• _What is being asked_: Answer with one number: the count of lines in the listing below that hold the word "leaves".

• _Study material_:
☆ ☆ ☆ ☆
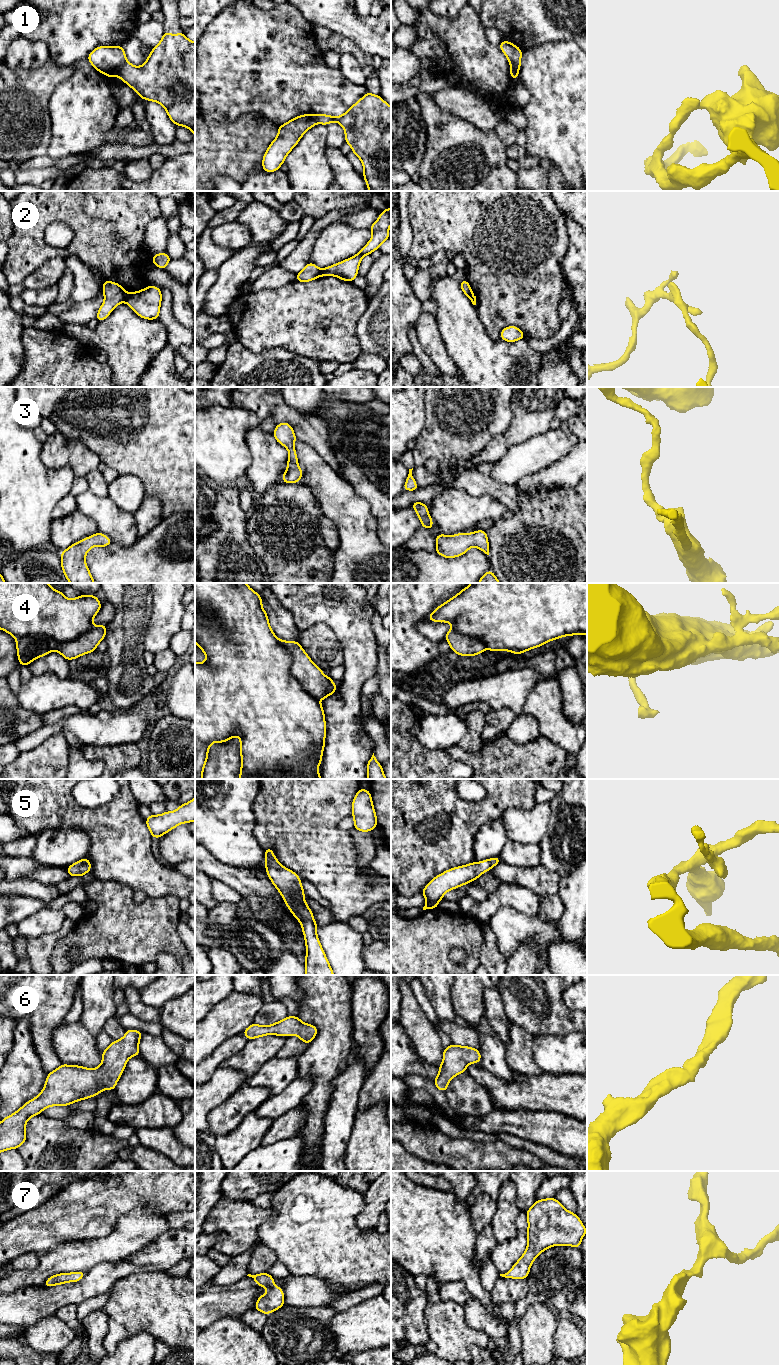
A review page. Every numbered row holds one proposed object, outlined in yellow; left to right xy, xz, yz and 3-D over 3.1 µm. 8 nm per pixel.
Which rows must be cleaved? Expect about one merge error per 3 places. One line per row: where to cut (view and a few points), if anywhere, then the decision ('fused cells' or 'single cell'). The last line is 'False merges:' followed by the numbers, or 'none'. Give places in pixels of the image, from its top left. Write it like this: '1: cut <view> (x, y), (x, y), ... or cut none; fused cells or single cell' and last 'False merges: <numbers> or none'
☆ ☆ ☆ ☆
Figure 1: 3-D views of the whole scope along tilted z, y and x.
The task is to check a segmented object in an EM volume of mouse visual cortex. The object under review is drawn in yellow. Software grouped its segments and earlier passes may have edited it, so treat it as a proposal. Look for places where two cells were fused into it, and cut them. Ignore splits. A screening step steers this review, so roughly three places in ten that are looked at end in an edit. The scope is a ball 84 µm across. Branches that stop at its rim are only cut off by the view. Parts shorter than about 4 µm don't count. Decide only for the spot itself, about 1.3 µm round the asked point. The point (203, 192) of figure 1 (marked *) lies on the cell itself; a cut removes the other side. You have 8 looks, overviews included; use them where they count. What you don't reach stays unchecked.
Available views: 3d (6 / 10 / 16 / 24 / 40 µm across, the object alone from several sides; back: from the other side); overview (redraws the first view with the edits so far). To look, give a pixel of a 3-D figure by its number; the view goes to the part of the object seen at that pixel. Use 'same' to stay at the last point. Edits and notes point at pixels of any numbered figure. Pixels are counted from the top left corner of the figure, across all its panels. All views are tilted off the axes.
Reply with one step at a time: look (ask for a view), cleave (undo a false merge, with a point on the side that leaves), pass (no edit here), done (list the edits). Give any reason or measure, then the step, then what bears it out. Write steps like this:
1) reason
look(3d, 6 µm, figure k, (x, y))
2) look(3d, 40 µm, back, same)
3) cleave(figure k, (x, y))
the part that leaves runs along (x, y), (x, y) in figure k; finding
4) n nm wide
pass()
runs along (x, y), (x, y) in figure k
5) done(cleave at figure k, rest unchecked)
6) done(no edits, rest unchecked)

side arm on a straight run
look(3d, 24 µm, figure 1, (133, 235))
☆ ☆ ☆ ☆
• _Exercise result_: 2